FTR Tokyo Connection


FTR Tokyo Connection

FTR Tokyo Connection is the project thought by Indian Motorcycle UK, Sideburn magazine, and one of the most current and creative customisers, Toshiyuki “CHEETAH” Osawa. Let’s see it together.

FTR Tokyo Connection idea

The idea behind the project was to create a custom-built Indian FTR that blends the moto cultures of America, Britain, and Japan. Being revealed during the Friday, May 26 preview evening of the famous Bike Shed Moto Show in London, FTR Tokyo Connection celebrates the American flat track heritage of the FTR and the burgeoning UK and Japanese dirt track scenes.

Gary Inman – founder of Sideburn – commented

Tokyo Connection is the most ambitious custom build we have attempted in our 15-year history for a few reasons. The first being that the FTR is a great looking, 21st century muscle bike straight from the factory, so it isn’t an easy job to improve on it. The other difficulty was choosing a creative partner located on the other side of the planet. Luckily, Cheetah is a complete pro. He explained his workload was huge and the only way he could hit our deadline was to finish the bike very close to the planned Bike Shed Moto show debut by flying over with the bodywork.

“We already had a few parts from him, like the custom underseat fuel tank and new subframe, but we had to wait for the handmade bodywork. We also had great support from old friends of the magazine including S&S Cycle, Hagon Wheels, Dunlop Tyres and, of course, Indian Motorcycle who supplied parts from their Gilles Performance range. We couldn’t be happier with the result. Cheetah is the master, and we think we’ve enhanced the FTR without diminishing any of its dynamic ability or eyelid-peeling performance.”

They put a lot of effort and passion into this build, and we can say that it definitely shows from the project.

Toshiyuki “Cheetah” Osawa

Toshiyuki “CHEETAH” Osawa, from Tokyo, is one of the most respected custom builders anywhere in the world and one of the driving forces behind the grassroots resurgence of dirt track in Japan. With great demand for his work, Cheetah was initially concerned that he might not be able to participate in the build due to his schedule, but the globe-spanning nature of the project, its themes and a chance to visit the UK for Europe’s best independent annual motorcycle show saw Cheetah pull out all the stops to be a part of the project.

“First of all, I’m honoured to be part of this prestigious project. I would like to express my deepest gratitude to Indian Motorcycle and Sideburn magazine. I’m really intrigued by the UK right now. It is overflowing with craftsmanship and various new and traditional technologies that I’m interested in. That’s why I’m so happy to be standing on UK ground for the first time and to be on such a glamorous stage as the Bike Shed Moto Show. Thank you so much for this opportunity”

FTR Tokyo Connect concept

With his expertise in aluminium exterior fabrication, a signature element of many of his builds, Cheetah designed the bike around the premise of a one-piece petrol tank and seat cowl structure seen in many flat trackers, but with a larger tank than normally seen on the race machines.

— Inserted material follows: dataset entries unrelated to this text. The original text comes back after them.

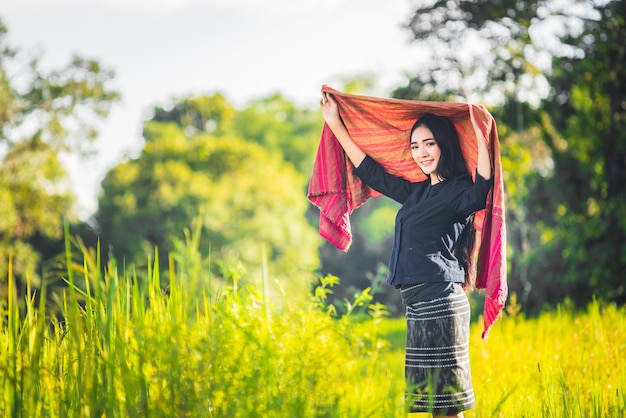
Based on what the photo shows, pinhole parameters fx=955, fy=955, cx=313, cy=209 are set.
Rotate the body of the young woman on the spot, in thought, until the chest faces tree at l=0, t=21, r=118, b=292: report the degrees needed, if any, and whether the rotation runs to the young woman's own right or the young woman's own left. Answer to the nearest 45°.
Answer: approximately 90° to the young woman's own right

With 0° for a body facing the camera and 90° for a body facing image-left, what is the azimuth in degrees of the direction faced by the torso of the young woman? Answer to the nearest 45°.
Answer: approximately 45°

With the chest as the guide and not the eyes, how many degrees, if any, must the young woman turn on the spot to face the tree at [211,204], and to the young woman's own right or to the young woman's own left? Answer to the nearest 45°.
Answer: approximately 135° to the young woman's own right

“In terms of design, I deliberately ignored the definition of custom bikes or racing bikes, which call for small petrol tanks. Instead, for the FTR, I created a larger petrol tank cover and crafted a line that narrows from the cover to the tail cowl. A simple, yet beautiful body line that can be appreciated not only from a side silhouette but also from directly behind or at a diagonal angle. A body line that anyone would find beautiful and enjoyable to behold,” said Cheetah.

With the project moniker of ‘Tokyo Connection,’ Cheetah wanted to incorporate graphics that would leave an impression of Tokyo and Japan by designing a logo and lettering resembling Japanese calligraphy, hand-applied by artist and fellow motorcycle fabricator, Tomomi “Shakin’ ” Shimizu.

“I also incorporated my own image of the United Kingdom into the exterior. To me, the UK is a crazy country, and I mean that as a compliment. I expressed this through the surface decoration on the exterior parts using a technique called “Spinning”. Of course, I also included elements that reflect the identity of Indian Motorcycle and on the tank cover’s upper surface, I engraved a panel that represents this identity. I did not want to create a biased design. Rather, I wanted to mix together all the elements that were involved in this project, Indian Motorcycle, Sideburn Magazine, America, the United Kingdom, Japan, and myself. I feel that I was able to achieve this with the design I created.”

Our thoughts

As you guys know, we are fans of the format and of what it brings to the table. It allows bikers to see what it is possible to do with a motorcycle and let’s them dream about how they’d do with their bikes. It is really cool and Indian Motorcycle is the best brand under this point of view.
Needles to say, the motorcycle is incredible! Everything they did with is is simply fantastic.